Thinking about evolving your data stack

Why does everything feel so difficult?

Apr 13, 2022

Besides being responsible for people, processes and evangelization, data leaders need to find ways to make the data-to-insight-to-impact loop more efficient, both for their teams and for the sake of company-wide data literacy.

While the current data stack might “work”, it’s likely been cobbled together over time based on short-to-medium-term needs, and probably feels insufficient for where you need to be today. Maybe you need to automate some manual processes that are unnecessarily slowing the team down. Maybe you are wondering whether it’s finally time for a dreaded data warehouse migration. Everyone is talking about the modern data stack, and you want to feel current too.

Just as the industry has grown in its data maturity, the landscape of data tooling choices has exploded in size. If you are the resident expert driving the data strategy at an organization where the data platform needs to evolve (or …exist?), or are the first data person at a company, say, it’s likely that everyone is looking to you to make sense of it all.

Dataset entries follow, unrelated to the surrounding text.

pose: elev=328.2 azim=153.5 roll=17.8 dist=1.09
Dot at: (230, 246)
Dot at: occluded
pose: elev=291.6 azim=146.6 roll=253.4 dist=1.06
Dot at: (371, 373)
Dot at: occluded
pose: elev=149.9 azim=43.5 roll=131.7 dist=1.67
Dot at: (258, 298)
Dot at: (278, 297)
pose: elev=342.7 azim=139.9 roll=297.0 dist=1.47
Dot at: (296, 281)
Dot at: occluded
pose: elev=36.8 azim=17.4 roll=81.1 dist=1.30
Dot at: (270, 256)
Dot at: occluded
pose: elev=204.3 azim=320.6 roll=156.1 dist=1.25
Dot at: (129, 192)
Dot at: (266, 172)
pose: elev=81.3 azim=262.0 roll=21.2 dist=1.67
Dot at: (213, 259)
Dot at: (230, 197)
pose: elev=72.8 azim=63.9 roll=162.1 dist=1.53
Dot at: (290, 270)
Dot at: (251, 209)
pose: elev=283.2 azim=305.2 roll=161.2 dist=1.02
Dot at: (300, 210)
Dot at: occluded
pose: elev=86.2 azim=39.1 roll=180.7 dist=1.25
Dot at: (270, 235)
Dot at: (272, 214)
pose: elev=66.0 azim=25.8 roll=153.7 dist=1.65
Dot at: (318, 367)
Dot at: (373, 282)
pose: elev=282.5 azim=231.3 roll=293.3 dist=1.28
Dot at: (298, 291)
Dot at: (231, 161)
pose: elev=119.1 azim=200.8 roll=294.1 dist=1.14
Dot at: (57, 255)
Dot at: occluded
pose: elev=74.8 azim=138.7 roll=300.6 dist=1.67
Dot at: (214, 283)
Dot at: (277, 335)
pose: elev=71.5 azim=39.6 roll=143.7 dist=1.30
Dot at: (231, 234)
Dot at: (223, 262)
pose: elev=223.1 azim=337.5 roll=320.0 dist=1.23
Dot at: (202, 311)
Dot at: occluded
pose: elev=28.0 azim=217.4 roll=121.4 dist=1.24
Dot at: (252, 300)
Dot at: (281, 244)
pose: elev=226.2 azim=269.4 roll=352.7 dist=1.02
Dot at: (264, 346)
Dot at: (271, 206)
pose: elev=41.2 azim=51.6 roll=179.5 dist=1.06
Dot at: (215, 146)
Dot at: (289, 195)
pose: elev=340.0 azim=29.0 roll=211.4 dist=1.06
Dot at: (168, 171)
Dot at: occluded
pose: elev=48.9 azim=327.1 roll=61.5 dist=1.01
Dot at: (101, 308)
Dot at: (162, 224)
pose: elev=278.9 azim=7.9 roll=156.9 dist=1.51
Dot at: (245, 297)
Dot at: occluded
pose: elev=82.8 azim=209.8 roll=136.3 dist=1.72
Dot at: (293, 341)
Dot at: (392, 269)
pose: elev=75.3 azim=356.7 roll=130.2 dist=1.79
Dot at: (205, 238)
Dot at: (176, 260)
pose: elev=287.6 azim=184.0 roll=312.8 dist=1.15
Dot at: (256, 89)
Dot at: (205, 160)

I’m not here to contribute yet another data infrastructure diagram, but to give some guidance to those who need to drive some strategic decisions/choices around the data platform at their company. Really, it’s about creating a decision framework that makes it possible to feel good about the choices you will ultimately have to live with, and leveraging a product mindset while doing so.

Get out of the rut of being stuck with what you have, and determine what you need by looking at the end goal: Business Objectives

The first iteration of your end-to-end data platform was likely built in the same direction as the data flows: You establish ingestion pipelines of raw data into some warehouse, have analytics engineers clean it up and design curated tables updated on some regular cadence, create access patterns for data scientists to do their thing, and throw a BI tool on top to make reporting possible for non-data people. Maybe you’ve gone the extra mile and added an experimentation layer as well.

This bottom-up data modeling approach starts with the data sources, where the system is built before fully knowing what you might do with the data, also known as the “just start collecting all the stuff and we’ll worry about using it later” strategy. The architectural design starts with the question “How do we bring the data we have to somewhere where people can access it?” and only later asks “What kinds of business outcomes can we leverage it for?”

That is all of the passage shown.